The extension uses an algorithm that calculates a checksum and sends a query to Google, displaying the result as the pagerank (similar to GoogleBar).
This is another cool extension that inserts preview images (thumbnails) of web sites and Amazon products into the Google and Yahoo search results pages. You can specify the number of previews to be shown per page.
This extension is available directly from Google Labs in conjunction with Google Notebook. Google Notebook is a great tool to collect and organise clips from various web-sites you visit. It is particularly helpful for amassing research material.
You can add clippings of text, images and links from web pages to your Google Notebook without ever leaving your browser window. Multiple notebooks can be created which can be further divided into sections. Notes can be dragged-and-dropped to stay organized. The best part is that the notebooks can be accessed from anywhere as long as you’ve an internet connection. They can even be shared with other users by declaring them public.
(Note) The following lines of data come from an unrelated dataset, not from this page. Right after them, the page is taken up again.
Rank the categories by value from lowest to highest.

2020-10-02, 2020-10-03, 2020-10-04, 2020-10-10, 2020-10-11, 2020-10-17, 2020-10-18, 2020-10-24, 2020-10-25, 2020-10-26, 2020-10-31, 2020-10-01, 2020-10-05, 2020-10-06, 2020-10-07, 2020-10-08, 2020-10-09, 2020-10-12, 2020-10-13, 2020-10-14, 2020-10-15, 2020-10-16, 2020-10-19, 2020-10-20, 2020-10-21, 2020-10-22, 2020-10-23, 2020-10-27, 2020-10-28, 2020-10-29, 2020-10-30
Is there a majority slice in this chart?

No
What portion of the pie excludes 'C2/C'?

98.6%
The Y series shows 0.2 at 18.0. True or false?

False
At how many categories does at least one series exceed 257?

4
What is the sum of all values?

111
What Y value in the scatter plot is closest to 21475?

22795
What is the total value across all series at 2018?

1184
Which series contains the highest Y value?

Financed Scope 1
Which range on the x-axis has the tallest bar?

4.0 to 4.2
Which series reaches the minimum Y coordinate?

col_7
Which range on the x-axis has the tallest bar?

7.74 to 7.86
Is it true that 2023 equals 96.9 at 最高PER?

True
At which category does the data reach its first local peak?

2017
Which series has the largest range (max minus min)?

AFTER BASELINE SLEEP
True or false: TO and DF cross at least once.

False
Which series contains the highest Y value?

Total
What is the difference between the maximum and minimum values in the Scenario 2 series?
The Notebook extension sits in your status bar and allows you to add selected parts of web-sites to your notebook with a single click.
This is an extension primarily meant for Web-developers and allows you to render pages using the Internet Explorer engine inside Firefox tabs. You can easily see how your webpage is displayed in IE with just one click and then switch back to Firefox. There’s absolutely no need to fire up IE and viewing the page in it.
For those who didn’t know, McAfee – the maker of the popular McAfee Antivirus offers this fantastic free tool that warns you of any malicious site you might be visiting. This one too sits in your status bar and turns green/yellow/red depending on the site you’re at giving you an indication about the kind of content/downloads available at the site.
Clicking on the icon gives you an option to view the reasons as to why the site’s safe or harmful and shows a link-map (how many safe or malicious sites it links to), information about spammy emails from the site as well as comments by other users.
According to me, this is another of the must haves.
For those who collect video clips from sites like YouTube, Google, Metacafe, iFilm, Dailymotion etc. this extension makes your life a breeze. Instead of manually hunting the video URL from the page source, this tool will present you with a list of all the embedded videos on a page and allow you to perform single-click downloads.
VideoDownloader add a small icon on the status bar at the bottom of your firefox window, and a toolbar button. Just click that and download the video you are watching.
If you’re one of those people who browse & post at various forums on the net and are familiar with BBCodes – these extensions prove to be extremely helpful. Both the extensions add a context menu with new commands to insert BBCode/Html/XHtml codes in an easy and fast way.
Both BBCodeXtra and BBCode have the same basic set of functionalities – but I prefer BBCode over the former as it allows you to add in your own BBCodes.
However, one minor problem with BBCode is that the author seems to have discontinued updating of the extension and hence it will install properly on only upto Firefox 1.5. If you’re familiar with extension development, you can simply unpack the extension and set the maxVersion to 2.0.* in the install.rfd file. Then simply repack and install the extension and your job’s done.